Throughout your travels, in addition to the symbolic twelve correspondence represented by the apostles, tribes of Israel, and zodiac signs, you will often observe various and sundry "seven" references, including 7-pointed stars. Gothic cathedrals such as Notre Dame de Chartres are built around this template and often also have gnomonic sun dials built into the architecture in order to underscore Michael's mythical relationship to the ancient sun god, Apollo.
This system further configures into a useful numerical dynamic of threes and fours, elegantly uniting the numbers twelve and seven, whereby 3+4=7 and 3x4=12, but we'll get into this another time.
However, another useful hermetic “seven” road sign to note is that the Michael correspondence is also represented by a curious glyph consisting of six dots configured in a circle with a seventh dot in the center.

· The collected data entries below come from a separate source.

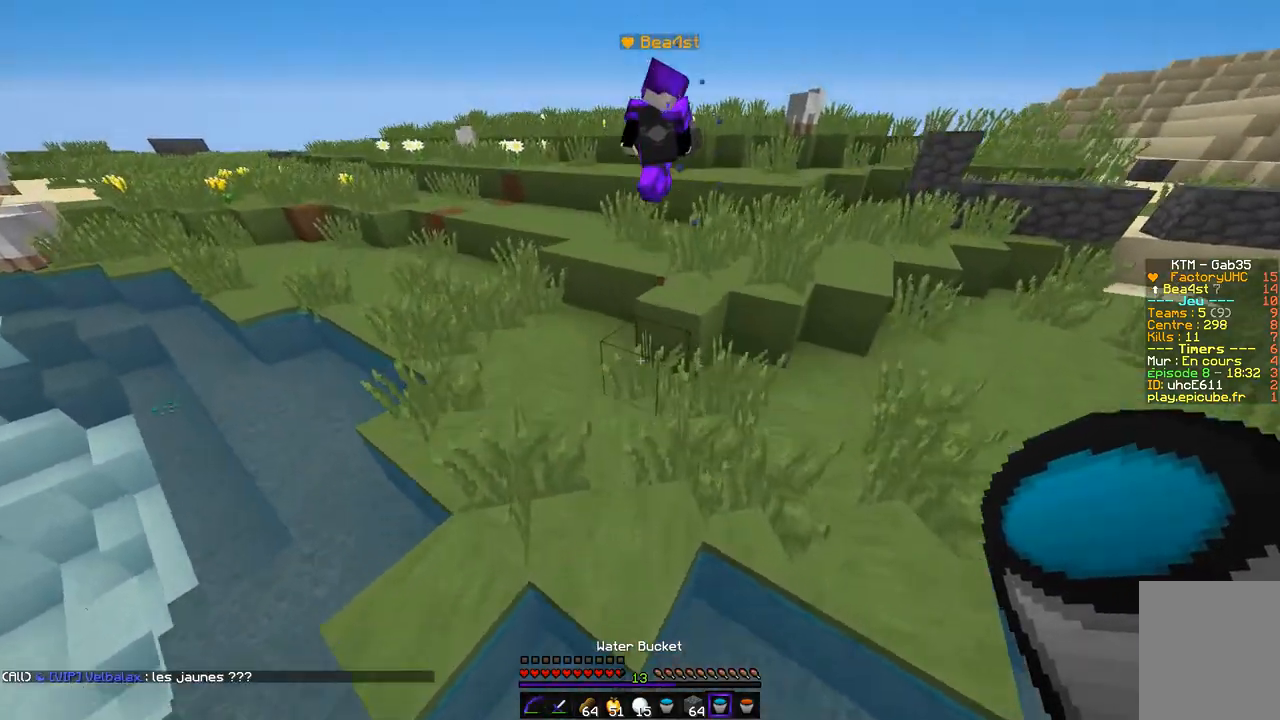
{"keys": ["z"], "mouse": [], "events": []}
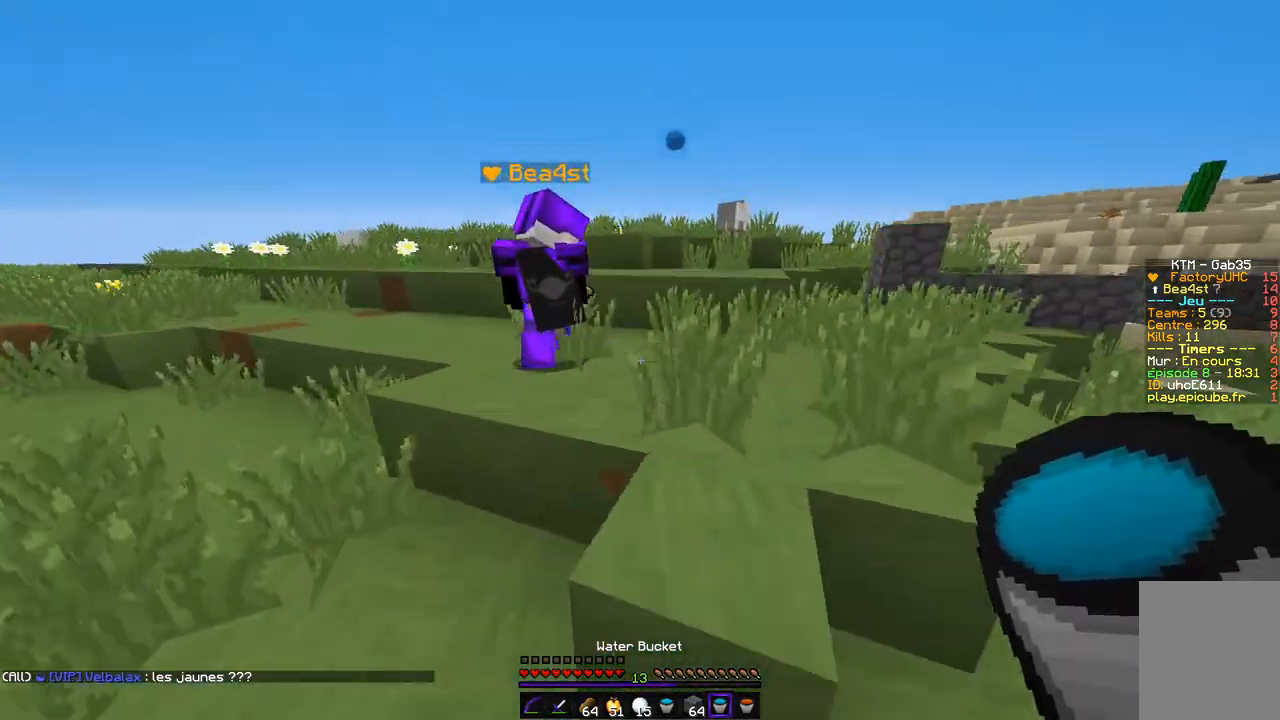
{"keys": ["d", "z"], "mouse": [], "events": [[34, "d", "down"]]}
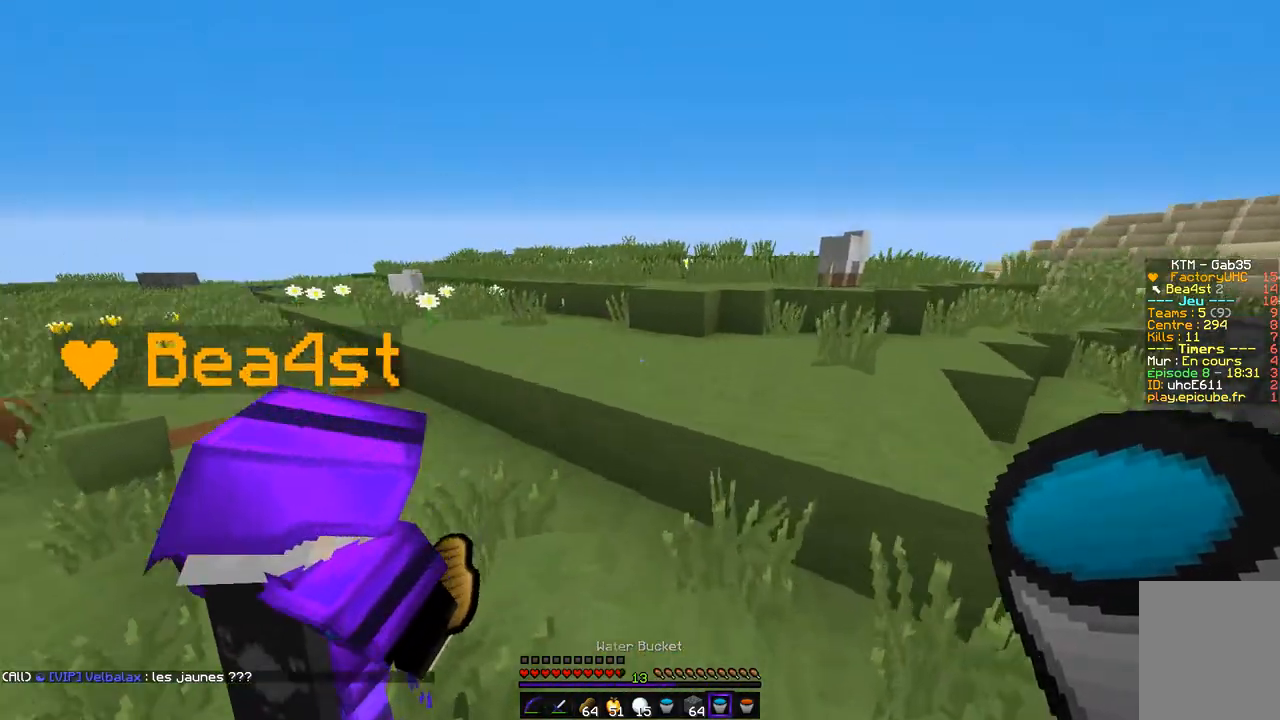
{"keys": ["d"], "mouse": [], "events": [[51, "q", "down"], [118, "d", "up"], [355, "d", "down"], [389, "z", "up"], [423, "q", "up"]]}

A good example of this glyph can be found in the depiction of Saint Michael in a panel attributed to the Italian artist Piero della Francesca in The National Gallery, here in London. On the blade of Michael's sword is painted the secret sigil, which also surfaces in a variation of Cosimo de Medici's coat of arms, which we will encounter as our story unfolds.
This glyph eventually developed into the modern astrological sigil for the Sun - a single dot within a circle - but is ultimately derived from the ancient symbol known as the "Seal of Solomon".
Newton Coordinate:- Feast of the Apparition of Saint Michael on Mount Gargano, May 8th, on the Greenwich Meridian.